Task to complete: Write the data out again, word for word.

··· Data supplied

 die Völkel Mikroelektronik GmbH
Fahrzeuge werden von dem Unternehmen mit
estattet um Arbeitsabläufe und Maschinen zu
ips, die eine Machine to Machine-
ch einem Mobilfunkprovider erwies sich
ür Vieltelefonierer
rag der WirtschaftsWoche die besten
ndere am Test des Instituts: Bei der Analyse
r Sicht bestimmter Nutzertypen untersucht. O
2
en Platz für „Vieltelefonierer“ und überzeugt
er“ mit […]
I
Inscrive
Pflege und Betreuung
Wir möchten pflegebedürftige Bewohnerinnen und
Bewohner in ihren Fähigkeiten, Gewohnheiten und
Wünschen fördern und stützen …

······

Written answer:
 die Völkel Mikroelektronik GmbH
Fahrzeuge werden von dem Unternehmen mit
estattet um Arbeitsabläufe und Maschinen zu
ips, die eine Machine to Machine-
ch einem Mobilfunkprovider erwies sich
ür Vieltelefonierer
rag der WirtschaftsWoche die besten
ndere am Test des Instituts: Bei der Analyse
r Sicht bestimmter Nutzertypen untersucht. O
2
en Platz für „Vieltelefonierer“ und überzeugt
er“ mit […]
I
Inscrive
Pflege und Betreuung
Wir möchten pflegebedürftige Bewohnerinnen und
Bewohner in ihren Fähigkeiten, Gewohnheiten und
Wünschen fördern und stützen …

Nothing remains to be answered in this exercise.